Let's calm down and finish.
I said that reduction potentials both constrain and open the conditions under which life should evolve. . . .
[Swammi's emphasis]
 
isn't it true that only a god can smack neutron stars together?
I’ve been told that they’ll smack themselves together if you can get them close enough.
Anyone who thinks it's difficult to get neutron stars to collide, hasn't grasped the gravity of the situation.
 
isn't it true that only a god can smack neutron stars together?
I’ve been told that they’ll smack themselves together if you can get them close enough.
Anyone who thinks it's difficult to get neutron stars to collide, hasn't grasped the gravity of the situation.
I'm sure you know this and are just willing to accept a small inaccuracy for a pun, but other readers may not: getting two dense objects with a small cross-sectional area to smack together in the emptiness of space is surprisingly hard. 99.999999% of the time, they'll circle each other on a hyperbolic path, exchange some momentum, and continue their journeys in different directions than they started out, but with the same relative velocity, never two meet again except maybe half a revulsion around the galactic core later at the other end of the Milky Way.

Even getting them to enter an orbit around each other is hard, and requires a third object to take up the excess momentum. The sun could "catch" a brown dwarf crossing the solar system - but under must plausible scenarios, that would involve ejecting Jupiter at high velocity.

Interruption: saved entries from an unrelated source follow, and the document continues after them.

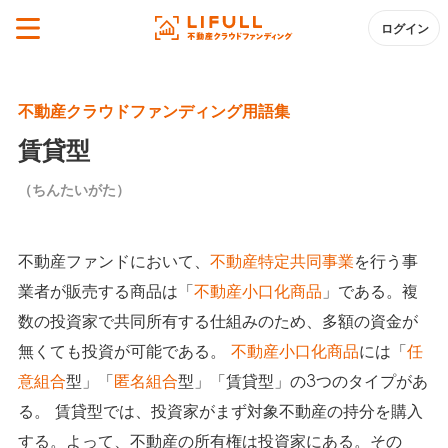
ログイン
不動産クラウドファンディング用語集
賃貸型
（ちんたいがた）
不動産ファンドにおいて、
不動産特定共同事業
を行う事
業者が販売する商品は「
不動産小口化商品
」である。複
数の投資家で共同所有する仕組みのため、多額の資金が
無くても投資が可能である。
不動産小口化商品
には「
任
意組合
型」「
匿名組合
型」「賃貸型」の3つのタイプがあ
る。 賃貸型では、投資家がまず対象不動産の持分を購入
する。よって、不動産の所有権は投資家にある。その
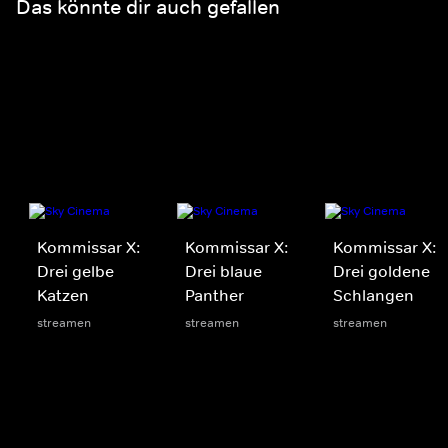
Das könnte dir auch gefallen
Kommissar X:
Kommissar X:
Kommissar X:
Drei gelbe
Drei blaue
Drei goldene
Katzen
Panther
Schlangen
streamen
streamen
streamen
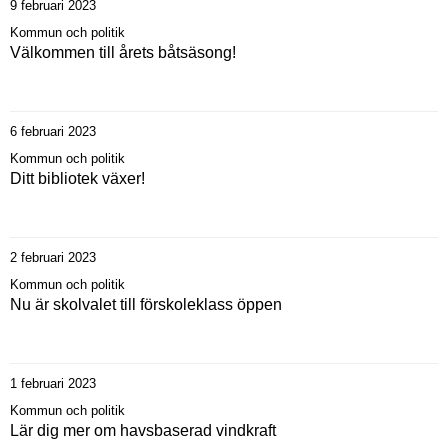
9 februari 2023
Kommun och politik
Välkommen till årets båtsäsong!
6 februari 2023
Kommun och politik
Ditt bibliotek växer!
2 februari 2023
Kommun och politik
Nu är skolvalet till förskoleklass öppen
1 februari 2023
Kommun och politik
Lär dig mer om havsbaserad vindkraft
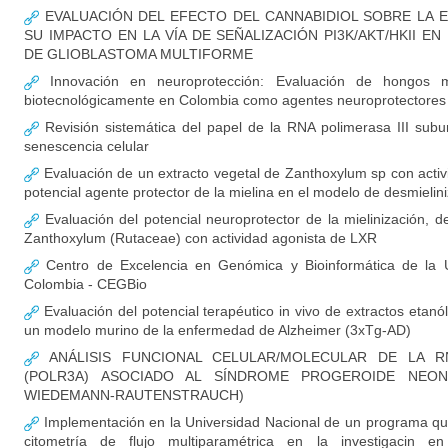
EVALUACIÓN DEL EFECTO DEL CANNABIDIOL SOBRE LA E
SU IMPACTO EN LA VÍA DE SEÑALIZACIÓN PI3K/AKT/HKII 
DE GLIOBLASTOMA MULTIFORME
Innovación en neuroprotección: Evaluación de hongos ma
biotecnológicamente en Colombia como agentes neuroprotectores
Revisión sistemática del papel de la RNA polimerasa III sub
senescencia celular
Evaluación de un extracto vegetal de Zanthoxylum sp con acti
potencial agente protector de la mielina en el modelo de desmielin
Evaluación del potencial neuroprotector de la mielinización, d
Zanthoxylum (Rutaceae) con actividad agonista de LXR
Centro de Excelencia en Genómica y Bioinformática de la U
Colombia - CEGBio
Evaluación del potencial terapéutico in vivo de extractos etan
un modelo murino de la enfermedad de Alzheimer (3xTg-AD)
ANÁLISIS FUNCIONAL CELULAR/MOLECULAR DE LA RN
(POLR3A) ASOCIADO AL SÍNDROME PROGEROIDE NEON
WIEDEMANN-RAUTENSTRAUCH)
Implementación en la Universidad Nacional de un programa qu
citometría de flujo multiparamétrica en la investigacin en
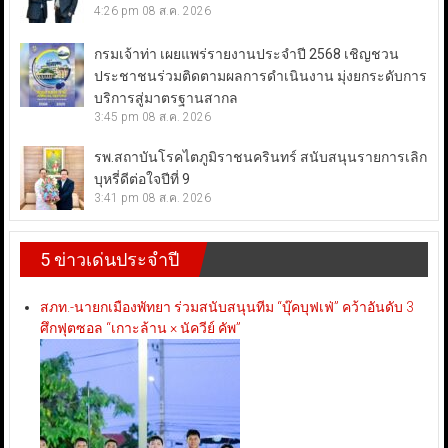
4:26 pm
08 ส.ค. 2026
กรมเจ้าท่า เผยแพร่รายงานประจำปี 2568 เชิญชวน
ประชาชนร่วมติดตามผลการดำเนินงาน มุ่งยกระดับการ
บริการสู่มาตรฐานสากล
3:45 pm
08 ส.ค. 2026
รพ.สถาบันโรคไตภูมิราชนครินทร์ สนับสนุนรายการเลิก
บุหรี่ดีต่อใจปีที่ 9
3:41 pm
08 ส.ค. 2026
5 ข่าวเด่นประจำปี
สภท.-นายกเมืองพัทยา ร่วมสนับสนุนทีม “บุ๊คบุฟเฟ่” คว้าอันดับ 3
ศึกฟุตซอล “เกาะล้าน × นัควีย์ คัพ”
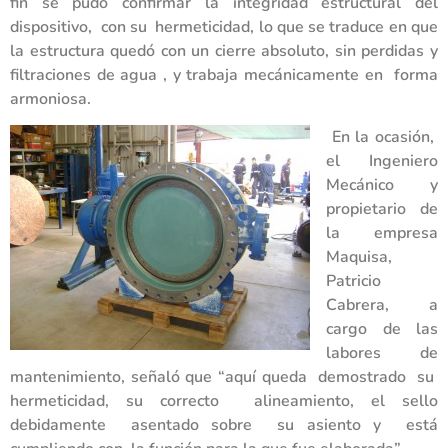
fin se pudo confirmar la integridad estructural del
dispositivo, con su hermeticidad, lo que se traduce en que
la estructura quedó con un cierre absoluto, sin perdidas y
filtraciones de agua , y trabaja mecánicamente en forma
armoniosa.
En la ocasión,
el Ingeniero
Mecánico y
propietario de
la empresa
Maquisa,
Patricio
Cabrera, a
cargo de las
labores de
mantenimiento, señaló que “aquí queda demostrado su
hermeticidad, su correcto alineamiento, el sello
debidamente asentado sobre su asiento y está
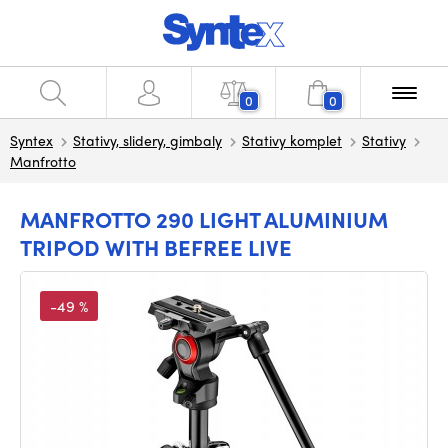
0
0
Syntex
Stativy, slidery, gimbaly
Stativy komplet
Stativy
Manfrotto
MANFROTTO 290 LIGHT ALUMINIUM
TRIPOD WITH BEFREE LIVE
-49 %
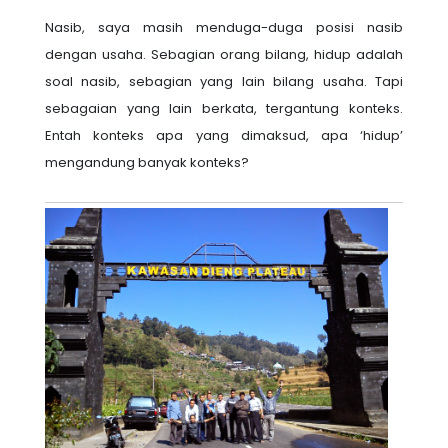
Nasib, saya masih menduga-duga posisi nasib
dengan usaha. Sebagian orang bilang, hidup adalah
soal nasib, sebagian yang lain bilang usaha. Tapi
sebagaian yang lain berkata, tergantung konteks.
Entah konteks apa yang dimaksud, apa ‘hidup’
mengandung banyak konteks?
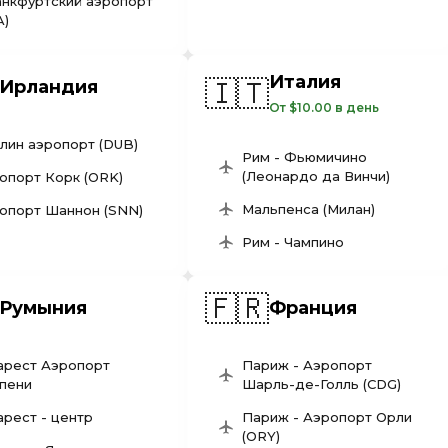
нкфуртский аэропорт
A)
Италия
🇮🇹
Ирландия
От $10.00 в день
лин аэропорт (DUB)
Рим - Фьюмичино
(Леонардо да Винчи)
опорт Корк (ORK)
Мальпенса (Милан)
опорт Шаннон (SNN)
Рим - Чампино
🇫🇷
Румыния
Франция
арест Аэропорт
Париж - Аэропорт
пени
Шарль-де-Голль (CDG)
арест - центр
Париж - Аэропорт Орли
(ORY)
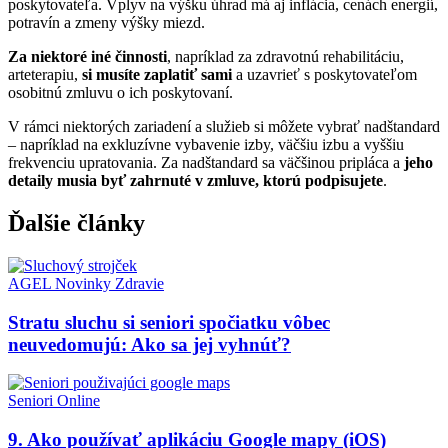
poskytovateľa. Vplyv na výšku úhrad má aj inflácia, cenách energií,
potravín a zmeny výšky miezd.
Za niektoré iné činnosti
, napríklad za zdravotnú rehabilitáciu,
arteterapiu,
si musíte zaplatiť sami
a uzavrieť s poskytovateľom
osobitnú zmluvu o ich poskytovaní.
V rámci niektorých zariadení a služieb si môžete vybrať nadštandard
– napríklad na exkluzívne vybavenie izby, väčšiu izbu a vyššiu
frekvenciu upratovania. Za nadštandard sa väčšinou pripláca a
jeho
detaily musia byť zahrnuté v zmluve, ktorú podpisujete
.
Ďalšie články
AGEL
Novinky
Zdravie
Stratu sluchu si seniori spočiatku vôbec
neuvedomujú: Ako sa jej vyhnúť?
Seniori Online
9. Ako používať aplikáciu Google mapy (iOS)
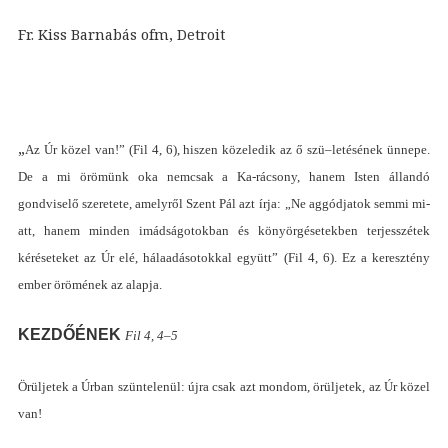
Fr. Kiss Barnabás ofm, Detroit
„
Az Úr közel van
!” (
Fil 4, 6
), h
iszen közeledik az ő szü
–
letésének ünnepe.
De a mi örömünk oka nemcsak a Ka-rácsony, hanem Isten állandó
gondviselő szeretete, amelyről Szent Pál azt írja
:
„
Ne aggódjatok semmi mi-
att, hanem minden imádságotokban és könyörgésetekben terjesszétek
kéréseteket az Úr elé, hálaadásotokkal együtt
” (
Fil 4, 6
). E
z a keresztény
ember örömének az alapja.
KEZDŐÉNEK
Fil 4, 4
–5
Örüljetek a Úrban szüntelenül
:
újra csak azt mondom, örüljetek, az Úr közel
van
!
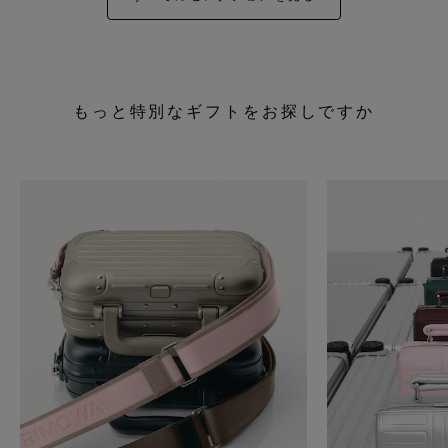
もっと特別なギフトをお探しですか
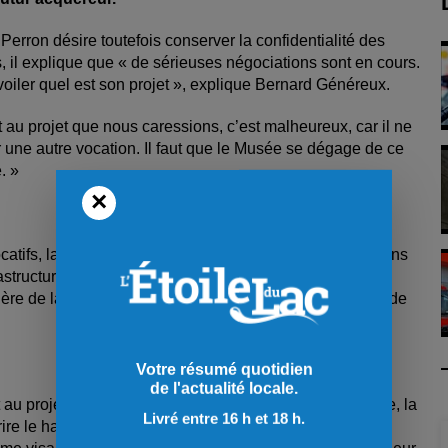
 Perron désire toutefois conserver la confidentialité des
s, il explique que « de sérieuses négociations sont en cours.
évoiler quel est son projet », explique Bernard Généreux.
nt au projet que nous caressions, c’est malheureux, car il ne
r une autre vocation. Il faut que le Musée se dégage de ce
. »
×
tifs, la Corporation doit supporter un déficit d’opérations
structure.
ière de la Corporation. Nous n’avons donc pas le choix de
Votre résumé quotidien
de l'actualité locale.
au projet de transformer l’ancien presbytère en auberge, la
Livré entre 16 h et 18 h.
re le hangar à « dîmes » situé à l’arrière du bâtiment et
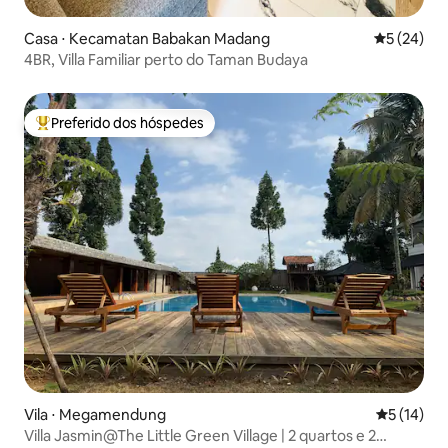
Casa ⋅ Kecamatan Babakan Madang
5 de uma a
5 (24)
4BR, Villa Familiar perto do Taman Budaya
Preferido dos hóspedes
Entre os melhores preferidos dos hóspedes
Vila ⋅ Megamendung
5 de uma a
5 (14)
Villa Jasmin@The Little Green Village | 2 quartos e 2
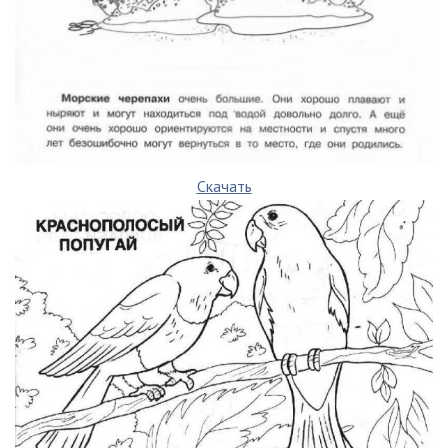
Скачать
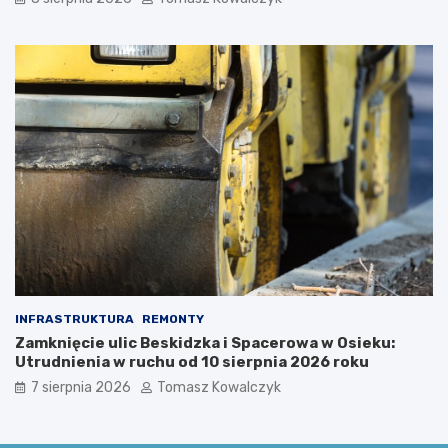
c
i
i
ę
u
c
s
i
z
m
k
i
i
u
!
INFRASTRUKTURA
REMONTY
Zamknięcie ulic Beskidzka i Spacerowa w Osieku:
Utrudnienia w ruchu od 10 sierpnia 2026 roku
7 sierpnia 2026
Tomasz Kowalczyk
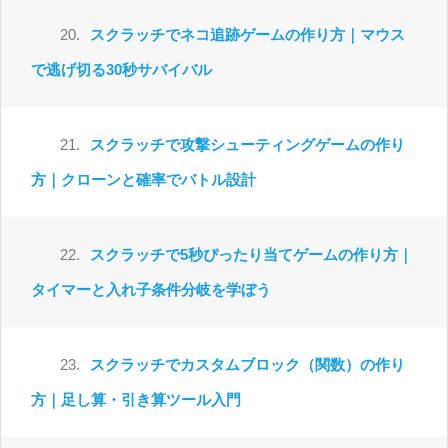
20.
スクラッチでネコ追跡ゲームの作り方｜マウス
で逃げ切る30秒サバイバル
21.
スクラッチで攻撃シューティングゲームの作り
方｜クローンと確率でバトル設計
22.
スクラッチで5秒ぴったり当てゲームの作り方｜
タイマーと入れ子条件分岐を学ぼう
23.
スクラッチでカスタムブロック（関数）の作り
方｜足し算・引き算ツール入門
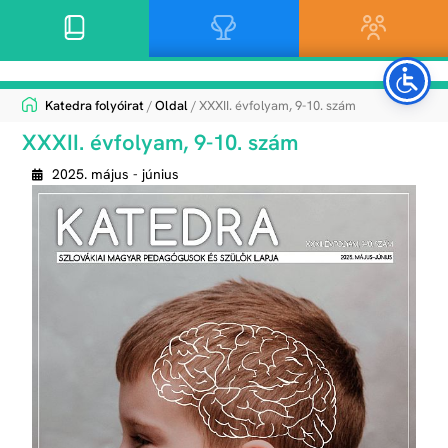
Katedra folyóirat
/
Oldal
/ XXXII. évfolyam, 9-10. szám
XXXII. évfolyam, 9-10. szám
2025. május - június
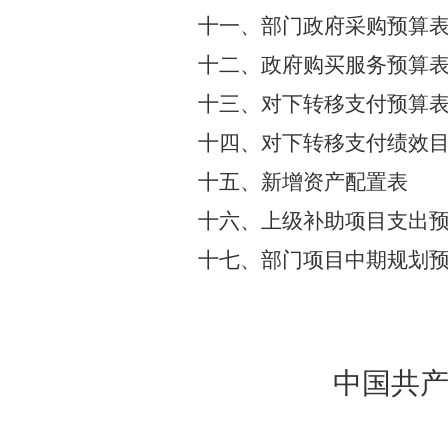
十
一
、部门政府采购
预算
十二、政府购买服务预算
十
三
、
对下转移支付预算
十
四
、对下转移支付绩效
十五、新增资产配置表
十六、上级补助项目支出
十七、部门项目中期规划
中国共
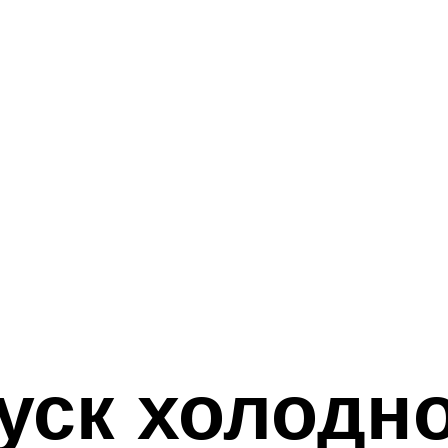
уск холодн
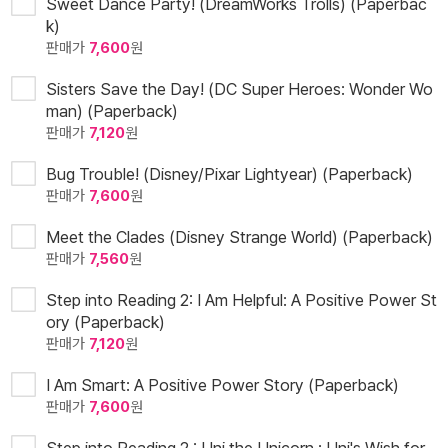
Sweet Dance Party! (DreamWorks Trolls) (Paperbac
k)
판매가
7,600
원
Sisters Save the Day! (DC Super Heroes: Wonder Wo
man) (Paperback)
판매가
7,120
원
Bug Trouble! (Disney/Pixar Lightyear) (Paperback)
판매가
7,600
원
Meet the Clades (Disney Strange World) (Paperback)
판매가
7,560
원
Step into Reading 2: I Am Helpful: A Positive Power St
ory (Paperback)
판매가
7,120
원
I Am Smart: A Positive Power Story (Paperback)
판매가
7,600
원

It's a bit easier to get objects to merge that are already in orbit around each other to smack, but it ain't gravity don't the job, its the breaking effect of the gaseous medium that sends them on a slow inward spiral, that over many eons can get small enough for even objects as dense as a neutron star to end up on orbits that are mathematically inside each other's surface.

None of this applies to fuzzy objects like gas clouds and galaxies. Whether neutron stars qualify as such is left as an exercise to the reader.
 
Anyone who thinks it's difficult to get neutron stars to collide, hasn't grasped the gravity of the situation.
I'm sure you know this and are just willing to accept a small inaccuracy for a pun, but other readers may not: getting two dense objects with a small cross-sectional area to smack together in the emptiness of space is surprisingly hard. 99.999999% of the time, they'll circle each other on a hyperbolic path, exchange some momentum, and continue their journeys in different directions than they started out, but with the same relative velocity, never two meet again except maybe half a revulsion around the galactic core later at the other end of the Milky Way.
A circle has no end.[/nerd*]

(* Oh who are we kidding. Nerd is forever.)
 
It's a bit easier to get objects to merge that are already in orbit around each other to smack, but it ain't gravity don't the job, its the breaking effect of the gaseous medium that sends them on a slow inward spiral, that over many eons can get small enough for even objects as dense as a neutron star to end up on orbits that are mathematically inside each other's surface.

None of this applies to fuzzy objects like gas clouds and galaxies. Whether neutron stars qualify as such is left as an exercise to the reader.
Neutron stars will eventually smack due to losing energy to gravitational waves. It's a pretty slow process until the end, though. Same problem for supermassive black holes and galactic mergers--once they have ejected all the stars between them shedding the remaining energy takes a long time.